%%
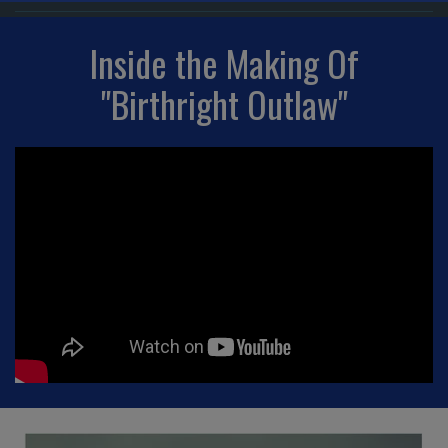
Inside the Making Of
"Birthright Outlaw"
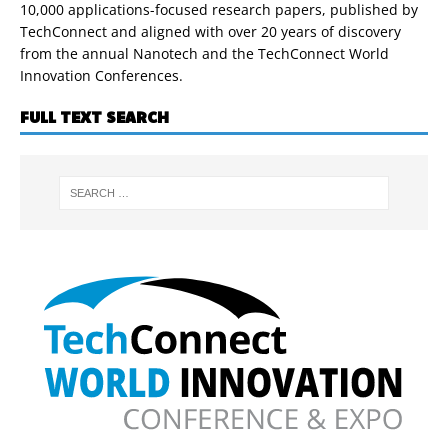
10,000 applications-focused research papers, published by
TechConnect and aligned with over 20 years of discovery
from the annual Nanotech and the TechConnect World
Innovation Conferences.
FULL TEXT SEARCH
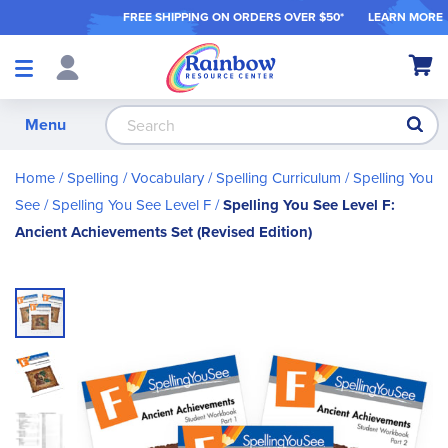
FREE SHIPPING ON ORDER
S OVER $50*
LEARN MORE
Shop
My Ca
Products
S
Menu
Home
Spelling / Vocabulary
Spelling Curriculum
Spelling You
See
Spelling You See Level F
Spelling You See Level F:
Ancient Achievements Set (Revised Edition)
Skip
to
the
end
of
the
images
gallery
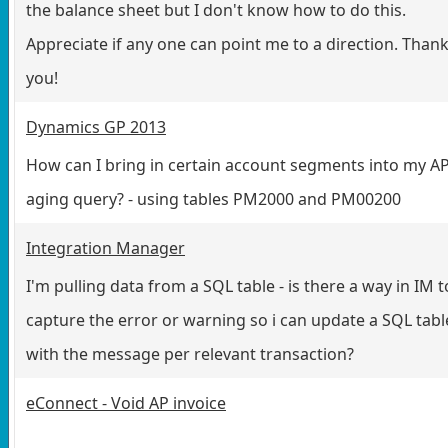
the balance sheet but I don't know how to do this.
Appreciate if any one can point me to a direction. Than
you!
Dynamics GP 2013
How can I bring in certain account segments into my A
aging query? - using tables PM2000 and PM00200
Integration Manager
I'm pulling data from a SQL table - is there a way in IM t
capture the error or warning so i can update a SQL tabl
with the message per relevant transaction?
eConnect - Void AP invoice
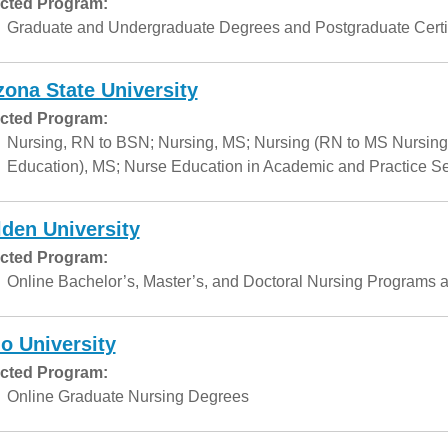
cted Program:
Graduate and Undergraduate Degrees and Postgraduate Certif
zona State University
cted Program:
Nursing, RN to BSN; Nursing, MS; Nursing (RN to MS Nursing
Education), MS; Nurse Education in Academic and Practice Set
den University
cted Program:
Online Bachelor’s, Master’s, and Doctoral Nursing Programs a
o University
cted Program:
Online Graduate Nursing Degrees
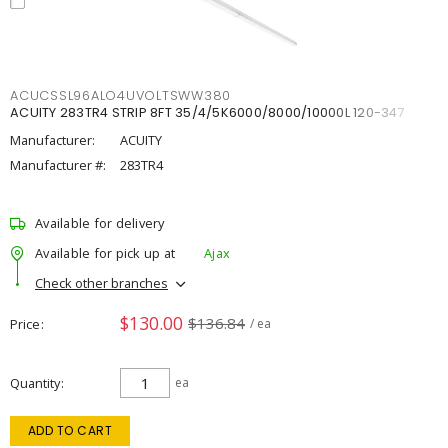
ACUCSSL96ALO4UVOLTSWW380
ACUITY 283TR4 STRIP 8FT 35/4/5K6000/8000/10000L 120-347
Manufacturer:
ACUITY
Manufacturer #:
283TR4
Available for delivery
Available for pick up at
Ajax
Check other branches
$130.00
$136.84
Price
/ ea
Quantity
ea
ADD TO CART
%%
### PROBLEM REQUIREMENTS
Format the text lines from every row above as one numbered list. Leave out the pictures and any blank lines.

### RESPONSE BOX
1. Inside the Making Of
2. "Birthright Outlaw"
3. 10,000 applications-focused research papers, published by
4. TechConnect and aligned with over 20 years of discovery
5. from the annual Nanotech and the TechConnect World
6. Innovation Conferences.
7. FULL TEXT SEARCH
8. FREE SHIPPING ON ORDER
9. S OVER $50*
10. LEARN MORE
11. Shop
12. My Ca
13. Products
14. S
15. Menu
16. Home
17. Spelling / Vocabulary
18. Spelling Curriculum
19. Spelling You
20. See
21. Spelling You See Level F
22. Spelling You See Level F:
23. Ancient Achievements Set (Revised Edition)
24. Skip
25. to
26. the
27. end
28. of
29. the
30. images
31. gallery
32. the balance sheet but I don't know how to do this.
33. Appreciate if any one can point me to a direction. Than
34. you!
35. Dynamics GP 2013
36. How can I bring in certain account segments into my A
37. aging query? - using tables PM2000 and PM00200
38. Integration Manager
39. I'm pulling data from a SQL table - is there a way in IM t
40. capture the error or warning so i can update a SQL tabl
41. with the message per relevant transaction?
42. eConnect - Void AP invoice
43. cted Program:
44. Graduate and Undergraduate Degrees and Postgraduate Certif
45. zona State University
46. cted Program:
47. Nursing, RN to BSN; Nursing, MS; Nursing (RN to MS Nursing
48. Education), MS; Nurse Education in Academic and Practice Set
49. den University
50. cted Program:
51. Online Bachelor’s, Master’s, and Doctoral Nursing Programs a
52. o University
53. cted Program:
54. Online Graduate Nursing Degrees
55. ACUCSSL96ALO4UVOLTSWW380
56. ACUITY 283TR4 STRIP 8FT 35/4/5K6000/8000/10000L 120-347
57. Manufacturer:
58. ACUITY
59. Manufacturer #:
60. 283TR4
61. Available for delivery
62. Available for pick up at
63. Ajax
64. Check other branches
65. $130.00
66. $136.84
67. Price
68. / ea
69. Quantity
70. ea
71. ADD TO CART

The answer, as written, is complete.